Pools must be initialized after the definitions of functions to be run on them
The inscrutable text from the python docs means that at the time the pool is defined, the surrounding module is imported by the threads in the pool. In the case of the python terminal, this means all and only code you have run so far.
So, any functions you want to use in the pool must be defined before the pool is initialized. This is true both of code in a module and code in the terminal. The following modifications of the code in the question will work fine:
from multiprocessing import Pool
def f(x): return x # FIRST
p = Pool(3) # SECOND
threads = [p.apply_async(f, [i]) for i in range(20)]
for t in threads:
try: print(t.get(timeout=1))
except Exception: pass
Or
from multiprocessing import Pool
def f(x): print(x) # FIRST
p = Pool(3) # SECOND
p.map(f, range(20))
By fine, I mean fine on Unix. Windows has it's own problems, that I'm not going into here.
Using pools in modules
But wait, there's more (to using pools in modules that you want to import elsewhere)!
If you define a pool inside a function, you have no problems. But if you are using a Pool object as a global variable in a module, it must be defined at the bottom of the page, not the top. Though this goes against most good code style, it is necessary for functionality. The way to use a pool declared at the top of a page is to only use it with functions imported from other modules, like so:
from multiprocessing import Pool
from other_module import f
p = Pool(3)
p.map(f, range(20))
Importing a pre-configured pool from another module is pretty horrific, as the import must come after whatever you want to run on it, like so:
### module.py ###
from multiprocessing import Pool
POOL = Pool(5)
### module2.py ###
def f(x):
# Some function
from module import POOL
POOL.map(f, range(10))
And second, if you run anything on the pool in the global scope of a module that you are importing, the system hangs. i.e. this doesn't work:
### module.py ###
from multiprocessing import Pool
def f(x): return x
p = Pool(1)
print(p.map(f, range(5)))
### module2.py ###
import module
This, however, does work, as long as nothing imports module2:
### module.py ###
from multiprocessing import Pool
def f(x): return x
p = Pool(1)
def run_pool(): print(p.map(f, range(5)))
### module2.py ###
import module
module.run_pool()
Now, the reasons behind this are only more bizarre, and likely related to the reason that the code in the question only spits an Attribute Error once each and after that appear to execute code properly. It also appears that pool threads (at least with some reliability) reload the code in module after executing.
The function you want to execute on a thread pool must be already defined when you create the pool.
This should work:
from multiprocessing import Pool
def f(x): print(x)
if __name__ == '__main__':
p = Pool(3)
p.map(f, range(20))
The reason is that (at least on Unix-based systems, which have fork) when you create a pool the workers are created by forking the current process. So if the target function isn't already defined at that point, the worker won't be able to call it.
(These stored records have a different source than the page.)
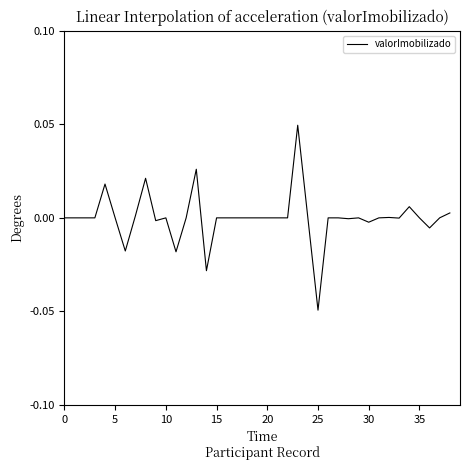

How many interior local valleys (lower than both neighbors) does the data have?

9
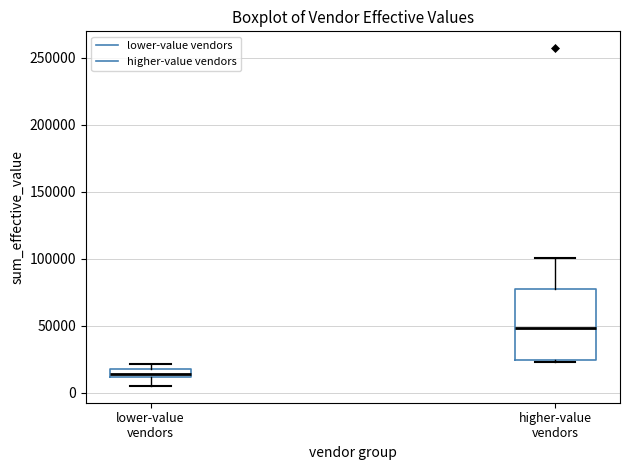

Which box is the tallest, from its lower edge to its upper edge?

higher-value vendors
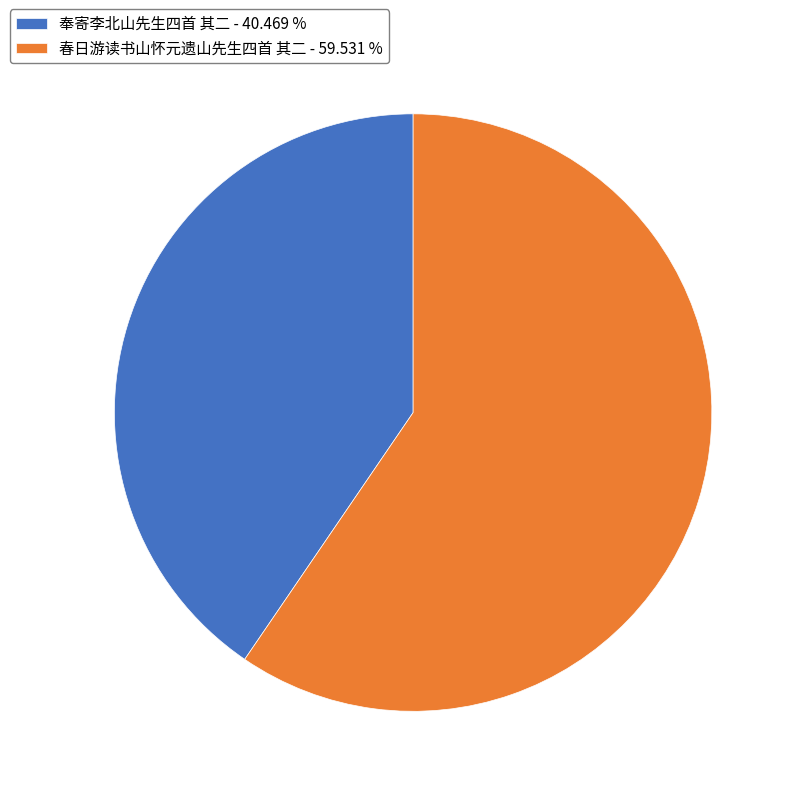

What is the largest slice in the pie chart?

春日游读书山怀元遗山先生四首 其二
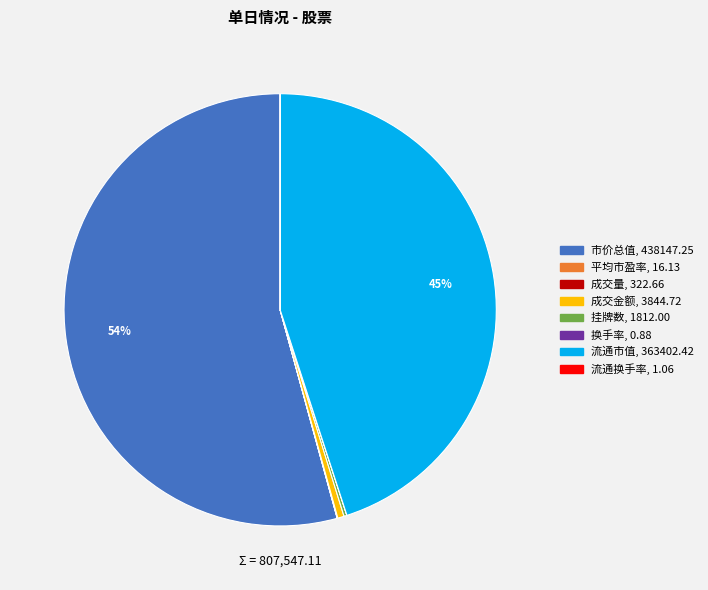

Which slice is the largest?

市价总值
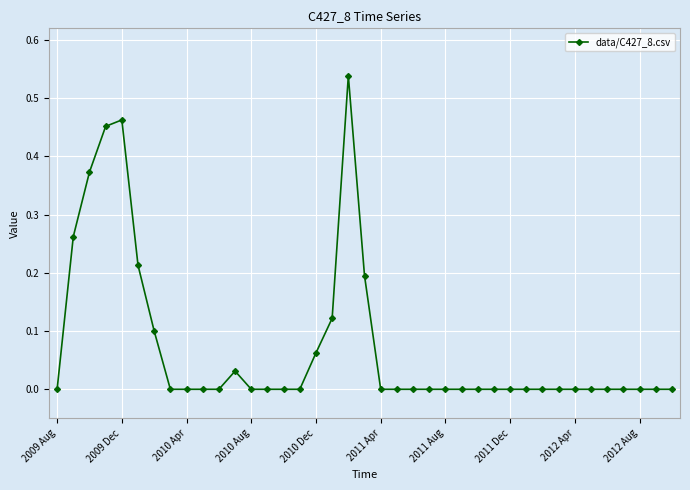

What is the sum of all values?

2.8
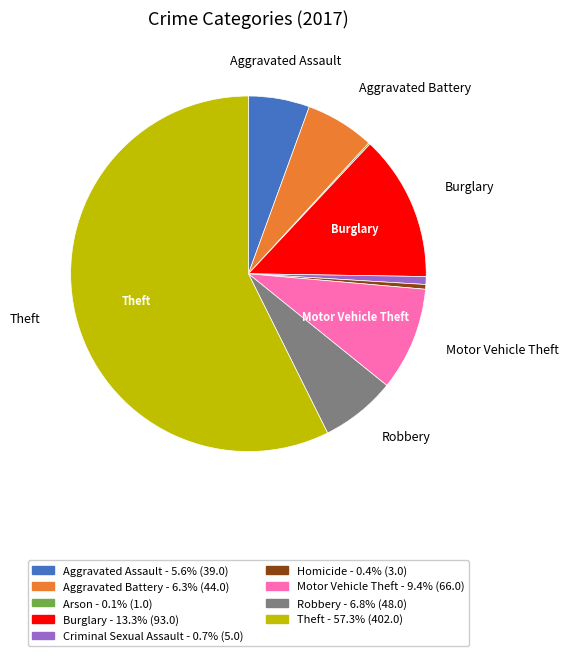

Between Aggravated Battery and Criminal Sexual Assault, which is larger?

Aggravated Battery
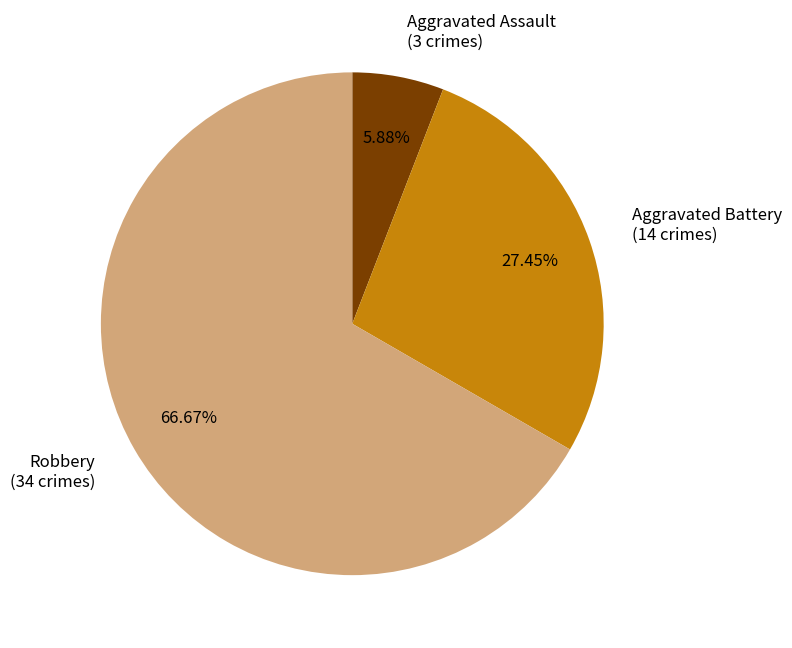

What is the majority slice?

Robbery (34 crimes)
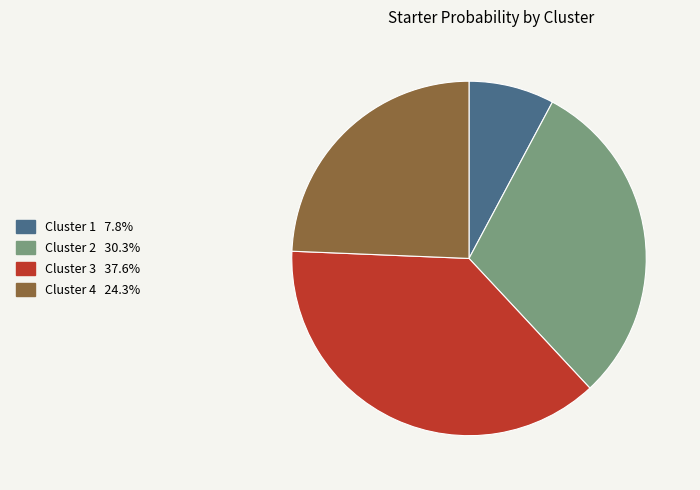

Between Cluster 3 and Cluster 2, which is larger?

Cluster 3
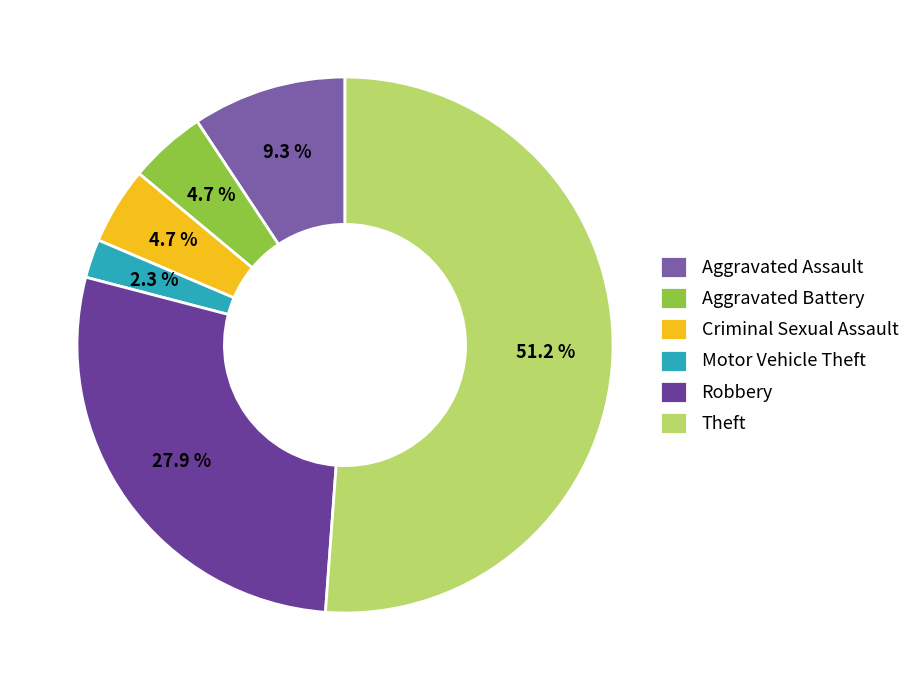

Is it true that Theft is 51% of the pie?

True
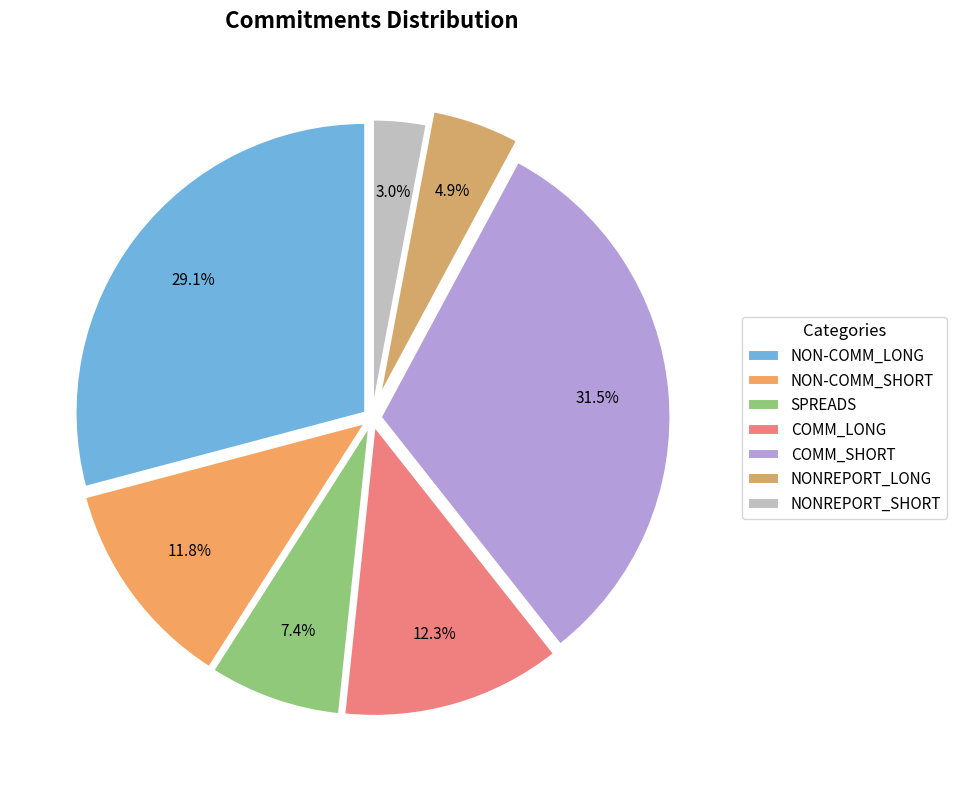

Rank the categories by value from lowest to highest.

NONREPORT_SHORT, NONREPORT_LONG, SPREADS, NON-COMM_SHORT, COMM_LONG, NON-COMM_LONG, COMM_SHORT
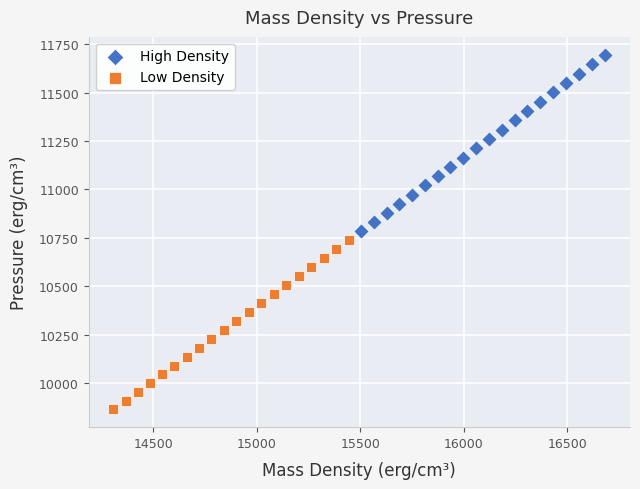

Which series contains the lowest Y value?

Low Density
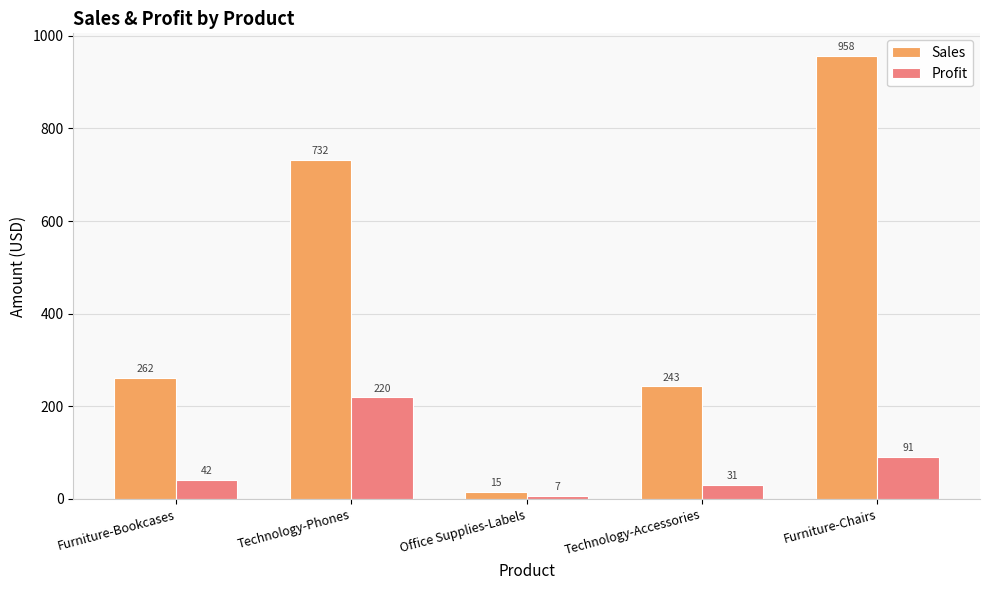

How many groups of bars are there?

5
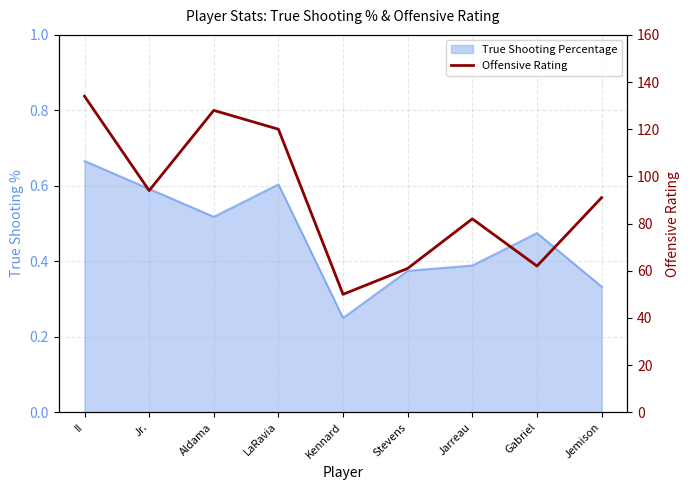

Is it true that the value at Kennard is 88?

False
On Windows it's a bit different, as Windows doesn't have fork. Here new worker processes are started and the main module is imported. That's why on Windows it's important to protect the executing code with a if __name__ == '__main__'. Otherwise each new worker will re-execute the code and therefore spawn new processes infinitely, crashing the program (or the system).
There is another possible source for this error. I got this error when running the example code.
The source was that despite having installed multiprosessing correctly, the C++ compiler was not installed on my system, something pip informed me of when trying to update multiprocessing. So It might be worth checking that the compiler is installed.